I have not been able to publish on this website since last year, but I am ready to try again and what a better opportunity than Christmas time! Recently France banned the TV advertisement of happy children with down syndrome considering it inappropriate (http://www.catholicnewsagency.com/news/french-court-bans-tv-ad-showing-happy-kids-with-down-syndrome-58702/).
So, to answer such a ridiculous claim, I hope you will take 5 minutes to watch this beautiful rendering of Hallelujah by the Killard House School in Northern Ireland (a co-educational Controlled School providing for children and young people with additional special educational needs. These include Moderate Learning Difficulties, Speech and Language Difficulties and Autistic Spectrum Disorder.)
And if you have two more minutes, enjoy this Christmas reflection that a friend of mine recently wrote. Merry Christmas!
The reality of God is so much beyond our ability to perceive, but is inviting, and phantasmagorical, and terrifying, and .... and Jesus coming in the flesh is the focal point of the merging of sacred and profane, of spiritual and carnal, of celestial and mundane. His coming as a baby makes changing a diaper a sacred act, and nursing is apocalyptic.
That is why NO ONE got it. except the old "fools" in the temple, and the fetus John, and this little girl named Mary. She responded to the most incredible (un-credible) announcement by saying "Let it be done to your servant as you say" She became in that moment the embodiment of all human desire to be filled with God. As a direct result of her submitting to this miracle, she was rejected by her fiancé. Even though that got straightened out by angelic intervention, it had to have hurt. We can only imagine what it was like as she carried God in a growing belly, with the whispers and the accusations, culminating in the rejection by her new husband's whole home town. I am pretty sure they said something like "You are welcome Joseph, but that hussy will never stay under our roof!" Otherwise, why would "no room at the hotel" have even mattered?

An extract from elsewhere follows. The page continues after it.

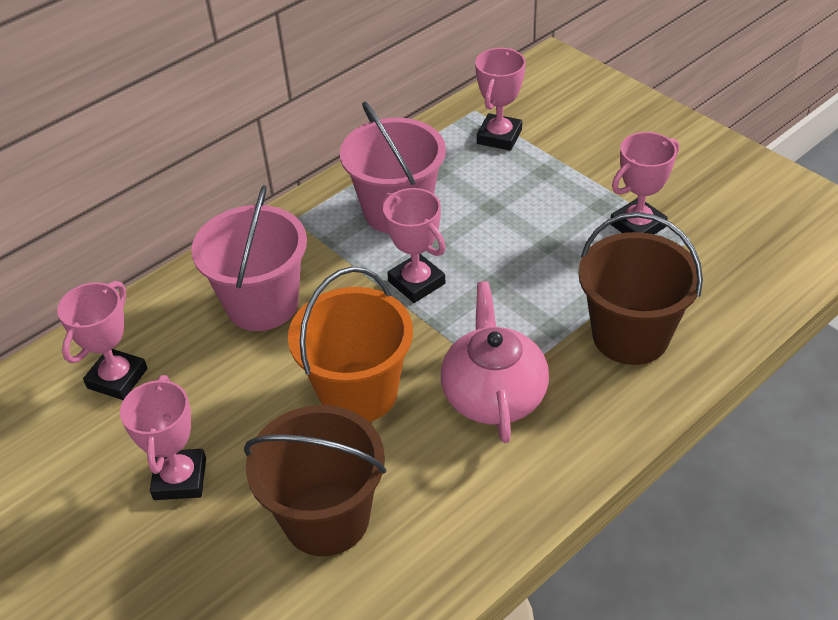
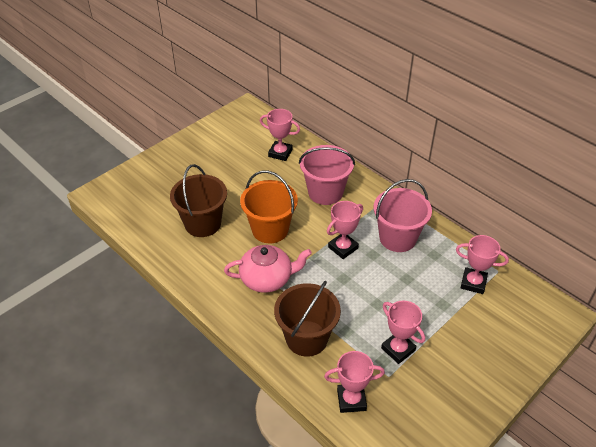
camera: 85 degrees right, 0 degrees up
pink trophy [120,375,206,500] -> pink trophy moved to [324,351,385,413]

If I was to pick a patron saint, it would be Joseph. He took care of a child not his own. As is the sad fact of men and women throughout history, the woman is biologically and then profoundly emotionally involved. Because there is the separation for the man, involvement requires choice. And all too often, that choice is made cynically, selfishly and un-righteously. In placing himself in the cuckold position, Joseph took on Mary's and Jesus's shame. In a patriarchal culture, he probably suffered abuse and ruin of reputation for being such a patsy. Can you imagine Joseph trying to explain that the baby was not his, but that that was OK? And in that he became the protector of God. A true kingdom protector. Strength as gentle. Strength as patient. Strength in uncertainty, that allows for Mystery. Strength that accepts humiliation. You see, humility by a weak being is just good protective strategy. But the kingdom needs more men of strength who can choose the humble path. With his strong carpenter hands, he chose to carry this child of his embarrassment, and entered into exile, and later into Jewish life, attending synagogue each Sabbath, and the temple every year, observing the law. In so doing, he exposed himself, with Mary and Jesus, to sideways glances, and whispers and snickering jokes. And He got to teach God how to saw lumber, and how to shape wood.
Those who have experienced the joy of sharing the wonder and delight of raising children together can imagine how they felt. When Mary and Joseph said yes to God, they became the antithesis of the world’s wisdom. And became closer to God than all of the rest of us. We want life to be a hallmark card type scene. But all too often, their closeness to God brought them humiliation and pain. And, in the part of the equation we sadly do not wait around to experience, their humiliation and pain brought them closer to God.